= Article =
══════════
This week’s crash brings a sudden reversal after weeks of relative stability for bitcoin and ethereum prices. Both tokens are now down more than 18% over the last week, driven by fresh investor skepticism and souring sentiment on the heels of Binance’s announcement that it plans to buy out rival FTX, after concerns over FTX’s liquidity were raised.

Bitcoin fell below $17,000 for the first time in two years Wednesday afternoon. Ethereum is seeing a similar downturn, falling below $1,200 for the first time since crypto’s crash over the summer. The token continues to plummet, getting dangerously close to falling below $1,100, as of Wednesday afternoon.

While bitcoin and ethereum prices have remained low compared to last year, both tokens had been relatively steady, even in the face of Fed rate increases, tumbling foreign currencies, the continued war in Ukraine and stock market crashes.
══════════
Dataset items:
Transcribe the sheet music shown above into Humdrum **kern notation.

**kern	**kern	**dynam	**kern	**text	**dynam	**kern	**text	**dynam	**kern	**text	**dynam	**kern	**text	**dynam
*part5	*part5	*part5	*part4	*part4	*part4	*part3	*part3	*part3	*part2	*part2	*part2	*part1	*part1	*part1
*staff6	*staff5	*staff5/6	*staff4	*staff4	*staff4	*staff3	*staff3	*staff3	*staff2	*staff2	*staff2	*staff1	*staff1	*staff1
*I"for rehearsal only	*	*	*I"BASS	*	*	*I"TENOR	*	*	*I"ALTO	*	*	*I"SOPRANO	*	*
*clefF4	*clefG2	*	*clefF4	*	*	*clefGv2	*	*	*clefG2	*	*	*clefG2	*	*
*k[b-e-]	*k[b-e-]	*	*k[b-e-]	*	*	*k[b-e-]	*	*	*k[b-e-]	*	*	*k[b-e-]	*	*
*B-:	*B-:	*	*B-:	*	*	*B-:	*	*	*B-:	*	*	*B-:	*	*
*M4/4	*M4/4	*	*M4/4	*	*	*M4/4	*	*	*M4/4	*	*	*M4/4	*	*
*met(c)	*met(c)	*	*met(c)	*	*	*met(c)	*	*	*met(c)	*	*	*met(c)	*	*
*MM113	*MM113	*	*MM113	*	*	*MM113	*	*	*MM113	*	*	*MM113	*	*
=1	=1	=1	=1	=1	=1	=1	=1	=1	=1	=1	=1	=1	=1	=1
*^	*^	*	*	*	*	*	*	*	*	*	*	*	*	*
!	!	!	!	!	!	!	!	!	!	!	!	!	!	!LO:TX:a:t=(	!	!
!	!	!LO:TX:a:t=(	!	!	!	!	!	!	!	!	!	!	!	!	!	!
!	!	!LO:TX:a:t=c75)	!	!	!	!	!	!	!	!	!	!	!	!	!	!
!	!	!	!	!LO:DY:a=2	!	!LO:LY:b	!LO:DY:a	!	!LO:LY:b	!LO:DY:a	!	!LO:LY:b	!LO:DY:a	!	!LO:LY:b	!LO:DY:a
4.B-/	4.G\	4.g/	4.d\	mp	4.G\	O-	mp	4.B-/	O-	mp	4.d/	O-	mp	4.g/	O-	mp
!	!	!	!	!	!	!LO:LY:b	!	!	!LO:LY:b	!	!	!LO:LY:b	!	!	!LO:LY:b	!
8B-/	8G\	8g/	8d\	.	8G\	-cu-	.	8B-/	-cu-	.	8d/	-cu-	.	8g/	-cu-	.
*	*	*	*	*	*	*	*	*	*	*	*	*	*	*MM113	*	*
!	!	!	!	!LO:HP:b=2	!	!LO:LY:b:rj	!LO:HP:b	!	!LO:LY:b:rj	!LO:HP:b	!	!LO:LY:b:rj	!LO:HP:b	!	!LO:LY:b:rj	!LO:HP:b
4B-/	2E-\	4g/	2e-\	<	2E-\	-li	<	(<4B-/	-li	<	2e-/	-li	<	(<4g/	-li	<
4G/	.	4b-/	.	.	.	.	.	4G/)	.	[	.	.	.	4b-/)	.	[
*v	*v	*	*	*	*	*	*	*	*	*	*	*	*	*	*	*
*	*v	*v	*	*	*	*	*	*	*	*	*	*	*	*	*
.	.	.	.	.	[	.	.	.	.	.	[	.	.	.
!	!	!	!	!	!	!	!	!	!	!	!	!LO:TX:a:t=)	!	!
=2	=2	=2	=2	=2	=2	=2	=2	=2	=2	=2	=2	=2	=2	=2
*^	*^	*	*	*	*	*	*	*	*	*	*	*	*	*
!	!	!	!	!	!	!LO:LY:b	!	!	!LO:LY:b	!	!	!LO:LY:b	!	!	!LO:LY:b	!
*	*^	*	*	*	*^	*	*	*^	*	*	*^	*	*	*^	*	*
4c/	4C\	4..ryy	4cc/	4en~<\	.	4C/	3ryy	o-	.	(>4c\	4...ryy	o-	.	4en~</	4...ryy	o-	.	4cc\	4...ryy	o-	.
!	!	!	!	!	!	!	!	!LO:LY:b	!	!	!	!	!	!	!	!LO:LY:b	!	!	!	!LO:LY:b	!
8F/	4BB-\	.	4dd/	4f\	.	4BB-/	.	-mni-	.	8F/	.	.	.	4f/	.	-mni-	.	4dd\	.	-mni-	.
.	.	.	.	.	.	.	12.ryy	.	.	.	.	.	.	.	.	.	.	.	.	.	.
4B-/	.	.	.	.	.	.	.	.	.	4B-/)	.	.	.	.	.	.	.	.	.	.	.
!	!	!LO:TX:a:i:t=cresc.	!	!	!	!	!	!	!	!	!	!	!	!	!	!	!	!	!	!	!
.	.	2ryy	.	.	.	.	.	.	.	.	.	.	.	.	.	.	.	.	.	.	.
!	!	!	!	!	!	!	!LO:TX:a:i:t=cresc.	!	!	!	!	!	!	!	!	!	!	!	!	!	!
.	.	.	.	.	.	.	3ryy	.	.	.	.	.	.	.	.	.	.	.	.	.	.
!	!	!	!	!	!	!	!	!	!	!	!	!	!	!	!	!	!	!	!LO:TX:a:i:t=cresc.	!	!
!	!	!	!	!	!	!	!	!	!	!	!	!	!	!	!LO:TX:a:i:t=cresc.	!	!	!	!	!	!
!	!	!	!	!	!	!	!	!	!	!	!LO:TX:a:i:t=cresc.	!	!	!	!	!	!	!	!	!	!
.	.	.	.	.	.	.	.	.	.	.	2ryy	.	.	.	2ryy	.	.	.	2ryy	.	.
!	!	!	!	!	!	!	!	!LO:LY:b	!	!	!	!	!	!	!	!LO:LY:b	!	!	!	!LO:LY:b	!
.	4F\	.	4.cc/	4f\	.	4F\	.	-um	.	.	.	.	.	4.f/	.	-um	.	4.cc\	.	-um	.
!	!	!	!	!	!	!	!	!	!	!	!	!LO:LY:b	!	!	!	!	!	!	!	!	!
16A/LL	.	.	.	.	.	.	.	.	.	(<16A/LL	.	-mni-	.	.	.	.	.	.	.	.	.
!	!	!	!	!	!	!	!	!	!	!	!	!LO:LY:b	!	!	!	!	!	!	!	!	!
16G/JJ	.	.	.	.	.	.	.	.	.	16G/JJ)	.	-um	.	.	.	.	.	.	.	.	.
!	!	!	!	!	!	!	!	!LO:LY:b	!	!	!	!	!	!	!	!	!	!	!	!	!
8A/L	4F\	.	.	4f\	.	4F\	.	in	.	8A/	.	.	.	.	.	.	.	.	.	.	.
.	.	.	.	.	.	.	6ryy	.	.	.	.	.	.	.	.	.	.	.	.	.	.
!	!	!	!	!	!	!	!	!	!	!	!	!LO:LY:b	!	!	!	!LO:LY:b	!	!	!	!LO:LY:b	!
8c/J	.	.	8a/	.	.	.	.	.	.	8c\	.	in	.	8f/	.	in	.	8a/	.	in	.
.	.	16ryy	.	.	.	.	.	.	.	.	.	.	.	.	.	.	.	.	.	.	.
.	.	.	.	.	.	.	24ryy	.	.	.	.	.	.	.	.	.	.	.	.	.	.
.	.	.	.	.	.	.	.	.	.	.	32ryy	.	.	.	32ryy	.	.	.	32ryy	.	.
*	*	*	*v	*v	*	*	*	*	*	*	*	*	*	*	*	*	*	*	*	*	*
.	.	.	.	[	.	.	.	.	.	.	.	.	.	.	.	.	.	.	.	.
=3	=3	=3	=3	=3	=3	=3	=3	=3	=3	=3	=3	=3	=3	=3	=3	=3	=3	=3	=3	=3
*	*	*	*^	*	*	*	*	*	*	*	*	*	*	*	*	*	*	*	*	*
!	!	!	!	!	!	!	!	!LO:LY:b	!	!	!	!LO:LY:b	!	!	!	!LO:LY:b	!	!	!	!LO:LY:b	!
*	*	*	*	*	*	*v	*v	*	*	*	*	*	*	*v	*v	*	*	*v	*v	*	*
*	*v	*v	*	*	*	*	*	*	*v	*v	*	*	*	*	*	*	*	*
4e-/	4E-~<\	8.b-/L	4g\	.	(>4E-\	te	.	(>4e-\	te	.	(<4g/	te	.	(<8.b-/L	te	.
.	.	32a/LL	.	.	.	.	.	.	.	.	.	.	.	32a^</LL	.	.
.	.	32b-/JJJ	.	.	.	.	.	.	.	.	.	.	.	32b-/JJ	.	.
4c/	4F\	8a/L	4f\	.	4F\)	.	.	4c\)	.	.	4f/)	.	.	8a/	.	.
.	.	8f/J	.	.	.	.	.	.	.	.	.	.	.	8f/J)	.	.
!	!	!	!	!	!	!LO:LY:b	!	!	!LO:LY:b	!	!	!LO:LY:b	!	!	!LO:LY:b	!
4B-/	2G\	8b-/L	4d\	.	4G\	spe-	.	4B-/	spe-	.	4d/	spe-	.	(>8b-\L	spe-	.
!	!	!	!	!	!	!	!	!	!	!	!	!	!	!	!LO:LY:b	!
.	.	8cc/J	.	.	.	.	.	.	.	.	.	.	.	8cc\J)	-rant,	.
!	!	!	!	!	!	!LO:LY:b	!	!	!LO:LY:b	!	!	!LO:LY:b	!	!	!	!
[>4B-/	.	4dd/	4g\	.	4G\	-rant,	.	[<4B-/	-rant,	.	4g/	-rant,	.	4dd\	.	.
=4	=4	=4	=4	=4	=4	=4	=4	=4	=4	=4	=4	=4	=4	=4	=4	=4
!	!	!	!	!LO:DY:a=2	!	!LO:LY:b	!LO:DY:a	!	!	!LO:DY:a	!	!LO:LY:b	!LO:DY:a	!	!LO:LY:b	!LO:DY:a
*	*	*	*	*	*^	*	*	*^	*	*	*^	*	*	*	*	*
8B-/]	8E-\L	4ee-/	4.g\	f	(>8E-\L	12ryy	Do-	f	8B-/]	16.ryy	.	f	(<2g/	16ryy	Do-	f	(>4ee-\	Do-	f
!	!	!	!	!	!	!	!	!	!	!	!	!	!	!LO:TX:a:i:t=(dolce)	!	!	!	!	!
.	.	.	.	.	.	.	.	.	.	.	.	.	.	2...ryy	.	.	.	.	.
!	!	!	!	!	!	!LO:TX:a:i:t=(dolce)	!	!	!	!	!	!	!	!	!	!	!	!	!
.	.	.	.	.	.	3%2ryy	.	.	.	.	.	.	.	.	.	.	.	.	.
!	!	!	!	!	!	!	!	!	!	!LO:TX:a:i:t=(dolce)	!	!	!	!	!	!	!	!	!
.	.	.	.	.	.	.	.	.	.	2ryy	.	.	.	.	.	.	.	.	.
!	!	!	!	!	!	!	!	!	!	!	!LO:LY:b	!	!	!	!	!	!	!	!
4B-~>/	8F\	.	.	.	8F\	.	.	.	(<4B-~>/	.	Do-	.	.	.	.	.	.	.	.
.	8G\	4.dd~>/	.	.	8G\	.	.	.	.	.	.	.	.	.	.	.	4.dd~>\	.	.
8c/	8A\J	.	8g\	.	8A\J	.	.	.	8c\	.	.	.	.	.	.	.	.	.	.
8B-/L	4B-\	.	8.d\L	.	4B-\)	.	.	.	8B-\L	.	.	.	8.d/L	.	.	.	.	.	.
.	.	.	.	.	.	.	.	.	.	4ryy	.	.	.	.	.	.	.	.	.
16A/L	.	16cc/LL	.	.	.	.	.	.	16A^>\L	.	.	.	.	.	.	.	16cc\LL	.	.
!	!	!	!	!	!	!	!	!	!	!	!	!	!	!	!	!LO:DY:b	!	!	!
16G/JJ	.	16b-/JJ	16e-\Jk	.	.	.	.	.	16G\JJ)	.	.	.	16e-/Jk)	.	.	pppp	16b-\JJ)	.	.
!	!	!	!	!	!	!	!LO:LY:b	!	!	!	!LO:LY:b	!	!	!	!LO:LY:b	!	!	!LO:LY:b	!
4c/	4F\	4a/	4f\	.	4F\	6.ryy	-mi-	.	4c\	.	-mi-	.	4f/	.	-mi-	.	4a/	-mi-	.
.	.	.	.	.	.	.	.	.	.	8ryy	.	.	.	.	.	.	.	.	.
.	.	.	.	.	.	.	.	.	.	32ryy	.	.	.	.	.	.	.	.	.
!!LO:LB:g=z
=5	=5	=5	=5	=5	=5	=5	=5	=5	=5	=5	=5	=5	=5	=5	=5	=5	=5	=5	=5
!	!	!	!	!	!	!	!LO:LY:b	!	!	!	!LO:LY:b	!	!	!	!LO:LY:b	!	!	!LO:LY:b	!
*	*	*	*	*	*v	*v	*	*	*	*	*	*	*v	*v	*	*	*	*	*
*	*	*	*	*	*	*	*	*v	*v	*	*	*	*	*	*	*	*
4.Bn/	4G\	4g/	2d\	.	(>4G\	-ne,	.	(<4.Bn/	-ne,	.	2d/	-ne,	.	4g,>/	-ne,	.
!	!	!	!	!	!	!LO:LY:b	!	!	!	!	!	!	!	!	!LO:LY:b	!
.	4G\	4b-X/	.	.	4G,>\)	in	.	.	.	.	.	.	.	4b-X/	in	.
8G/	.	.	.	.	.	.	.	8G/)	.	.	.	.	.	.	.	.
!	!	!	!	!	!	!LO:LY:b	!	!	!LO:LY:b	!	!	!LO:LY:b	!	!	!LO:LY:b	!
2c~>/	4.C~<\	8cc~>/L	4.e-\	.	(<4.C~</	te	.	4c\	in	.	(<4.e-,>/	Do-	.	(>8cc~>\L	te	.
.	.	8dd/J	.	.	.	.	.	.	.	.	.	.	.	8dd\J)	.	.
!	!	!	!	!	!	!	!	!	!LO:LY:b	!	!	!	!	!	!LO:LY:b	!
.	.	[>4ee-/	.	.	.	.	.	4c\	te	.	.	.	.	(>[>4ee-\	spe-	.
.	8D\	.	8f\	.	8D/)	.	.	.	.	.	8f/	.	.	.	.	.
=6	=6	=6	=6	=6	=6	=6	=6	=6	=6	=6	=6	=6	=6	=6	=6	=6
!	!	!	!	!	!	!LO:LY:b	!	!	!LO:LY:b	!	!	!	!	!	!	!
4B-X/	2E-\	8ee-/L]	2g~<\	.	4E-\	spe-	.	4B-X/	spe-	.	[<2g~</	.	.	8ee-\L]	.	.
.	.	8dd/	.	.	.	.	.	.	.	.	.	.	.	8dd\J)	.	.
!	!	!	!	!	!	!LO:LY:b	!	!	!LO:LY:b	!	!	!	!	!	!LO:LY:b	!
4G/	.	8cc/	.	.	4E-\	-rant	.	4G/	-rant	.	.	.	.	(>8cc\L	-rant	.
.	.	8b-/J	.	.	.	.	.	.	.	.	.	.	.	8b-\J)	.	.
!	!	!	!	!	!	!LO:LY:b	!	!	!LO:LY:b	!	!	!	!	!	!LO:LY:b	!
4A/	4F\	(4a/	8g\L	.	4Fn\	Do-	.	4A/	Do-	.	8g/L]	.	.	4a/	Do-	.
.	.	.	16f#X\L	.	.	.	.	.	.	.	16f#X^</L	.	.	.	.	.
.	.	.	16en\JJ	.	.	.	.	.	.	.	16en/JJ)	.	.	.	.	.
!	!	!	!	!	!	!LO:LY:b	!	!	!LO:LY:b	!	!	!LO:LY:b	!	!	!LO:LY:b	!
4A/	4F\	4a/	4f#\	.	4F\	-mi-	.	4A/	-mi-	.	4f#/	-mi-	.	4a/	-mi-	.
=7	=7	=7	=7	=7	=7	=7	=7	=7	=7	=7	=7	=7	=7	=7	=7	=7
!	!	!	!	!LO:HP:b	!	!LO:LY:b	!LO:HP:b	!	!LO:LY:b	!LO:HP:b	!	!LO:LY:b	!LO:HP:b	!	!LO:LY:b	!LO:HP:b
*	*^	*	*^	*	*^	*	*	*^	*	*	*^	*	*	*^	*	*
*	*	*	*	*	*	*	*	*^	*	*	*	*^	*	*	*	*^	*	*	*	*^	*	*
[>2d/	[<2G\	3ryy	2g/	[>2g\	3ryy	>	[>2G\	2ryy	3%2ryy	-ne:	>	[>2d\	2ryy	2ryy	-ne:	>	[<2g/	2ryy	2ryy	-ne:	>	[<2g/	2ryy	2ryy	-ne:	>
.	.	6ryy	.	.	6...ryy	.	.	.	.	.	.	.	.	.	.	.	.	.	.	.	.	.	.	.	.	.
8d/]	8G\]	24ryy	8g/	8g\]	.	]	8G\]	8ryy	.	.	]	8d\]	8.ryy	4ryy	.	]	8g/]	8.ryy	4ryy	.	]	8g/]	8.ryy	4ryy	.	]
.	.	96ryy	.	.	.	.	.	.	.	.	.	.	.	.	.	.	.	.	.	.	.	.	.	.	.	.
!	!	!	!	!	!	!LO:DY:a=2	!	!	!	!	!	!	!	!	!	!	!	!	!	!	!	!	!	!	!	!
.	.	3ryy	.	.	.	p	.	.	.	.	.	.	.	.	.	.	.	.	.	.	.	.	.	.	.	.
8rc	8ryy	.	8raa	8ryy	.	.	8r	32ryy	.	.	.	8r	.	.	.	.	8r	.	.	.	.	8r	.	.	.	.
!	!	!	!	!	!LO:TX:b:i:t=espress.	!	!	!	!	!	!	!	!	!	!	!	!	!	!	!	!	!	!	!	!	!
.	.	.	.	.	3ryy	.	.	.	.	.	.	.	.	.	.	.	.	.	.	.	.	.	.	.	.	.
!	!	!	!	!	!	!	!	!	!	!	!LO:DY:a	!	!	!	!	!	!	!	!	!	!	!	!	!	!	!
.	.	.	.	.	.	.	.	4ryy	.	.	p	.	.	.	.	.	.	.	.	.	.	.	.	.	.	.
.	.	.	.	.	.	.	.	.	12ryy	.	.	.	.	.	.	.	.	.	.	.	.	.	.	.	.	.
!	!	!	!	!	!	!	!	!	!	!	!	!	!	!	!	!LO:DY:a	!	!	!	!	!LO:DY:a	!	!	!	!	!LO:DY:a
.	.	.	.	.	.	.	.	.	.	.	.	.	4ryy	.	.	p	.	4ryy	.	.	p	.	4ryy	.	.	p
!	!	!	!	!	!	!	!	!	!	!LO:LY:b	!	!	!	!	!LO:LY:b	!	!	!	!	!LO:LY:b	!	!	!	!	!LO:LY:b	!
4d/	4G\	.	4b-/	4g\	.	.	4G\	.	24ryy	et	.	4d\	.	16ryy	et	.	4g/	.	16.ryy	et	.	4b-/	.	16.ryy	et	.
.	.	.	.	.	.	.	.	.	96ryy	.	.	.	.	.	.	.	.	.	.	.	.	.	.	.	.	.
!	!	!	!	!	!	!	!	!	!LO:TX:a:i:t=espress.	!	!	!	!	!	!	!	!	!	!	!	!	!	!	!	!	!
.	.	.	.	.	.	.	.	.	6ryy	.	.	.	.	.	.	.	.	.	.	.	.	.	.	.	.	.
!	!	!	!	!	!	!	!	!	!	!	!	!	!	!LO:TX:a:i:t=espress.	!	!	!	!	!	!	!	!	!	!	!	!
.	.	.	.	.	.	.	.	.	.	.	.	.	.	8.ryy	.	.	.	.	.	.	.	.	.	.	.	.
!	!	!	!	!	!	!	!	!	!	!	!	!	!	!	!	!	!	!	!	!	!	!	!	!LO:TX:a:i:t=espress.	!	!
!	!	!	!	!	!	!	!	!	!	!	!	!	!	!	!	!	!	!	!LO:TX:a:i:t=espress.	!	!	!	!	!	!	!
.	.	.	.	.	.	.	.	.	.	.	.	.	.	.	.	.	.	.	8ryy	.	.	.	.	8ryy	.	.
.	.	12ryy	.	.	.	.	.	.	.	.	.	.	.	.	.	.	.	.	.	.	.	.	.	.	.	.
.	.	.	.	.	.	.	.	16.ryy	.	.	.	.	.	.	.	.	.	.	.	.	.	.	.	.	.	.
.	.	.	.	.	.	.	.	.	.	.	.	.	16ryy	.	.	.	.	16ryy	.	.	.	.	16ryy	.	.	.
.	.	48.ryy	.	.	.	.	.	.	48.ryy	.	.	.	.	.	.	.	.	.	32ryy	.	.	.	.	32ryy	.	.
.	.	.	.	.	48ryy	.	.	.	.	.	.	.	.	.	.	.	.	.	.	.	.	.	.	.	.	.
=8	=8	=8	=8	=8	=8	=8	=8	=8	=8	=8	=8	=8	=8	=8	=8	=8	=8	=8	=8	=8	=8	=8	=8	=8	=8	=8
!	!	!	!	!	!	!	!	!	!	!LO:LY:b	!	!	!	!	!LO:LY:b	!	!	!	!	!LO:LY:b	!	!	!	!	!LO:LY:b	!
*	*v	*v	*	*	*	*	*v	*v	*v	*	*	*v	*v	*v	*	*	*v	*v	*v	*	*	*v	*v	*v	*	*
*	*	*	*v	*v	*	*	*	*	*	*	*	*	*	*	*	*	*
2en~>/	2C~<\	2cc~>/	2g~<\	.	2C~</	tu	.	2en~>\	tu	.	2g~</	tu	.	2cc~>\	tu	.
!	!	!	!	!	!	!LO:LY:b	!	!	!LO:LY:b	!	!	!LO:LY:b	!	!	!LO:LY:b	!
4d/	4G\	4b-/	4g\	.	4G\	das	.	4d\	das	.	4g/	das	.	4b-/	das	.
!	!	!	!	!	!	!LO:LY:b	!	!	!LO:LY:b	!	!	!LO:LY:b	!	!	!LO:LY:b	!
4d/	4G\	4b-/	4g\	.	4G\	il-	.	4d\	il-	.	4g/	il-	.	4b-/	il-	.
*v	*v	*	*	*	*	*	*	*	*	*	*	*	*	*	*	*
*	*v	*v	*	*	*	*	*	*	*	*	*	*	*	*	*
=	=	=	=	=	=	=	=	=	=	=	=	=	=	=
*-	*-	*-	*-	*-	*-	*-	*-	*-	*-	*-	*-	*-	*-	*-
══════════
= Tasks =
1. In the article on the crypto crash, list the pressures that both tokens had held relatively steady against.
2. According to the article on the crypto crash, what price did bitcoin fall below on Wednesday afternoon?
3. Reproduce word for word the passage of the article on the crypto crash starting with "This week’s crash" and going on through "of Wednesday afternoon.".

= Full answers =
1.
Fed rate increases
Tumbling foreign currencies
The continued war in Ukraine
Stock market crashes

2. Bitcoin fell below $17,000, for the first time in two years.

3.
This week’s crash brings a sudden reversal after weeks of relative stability for bitcoin and ethereum prices. Both tokens are now down more than 18% over the last week, driven by fresh investor skepticism and souring sentiment on the heels of Binance’s announcement that it plans to buy out rival FTX, after concerns over FTX’s liquidity were raised.

Bitcoin fell below $17,000 for the first time in two years Wednesday afternoon. Ethereum is seeing a similar downturn, falling below $1,200 for the first time since crypto’s crash over the summer. The token continues to plummet, getting dangerously close to falling below $1,100, as of Wednesday afternoon.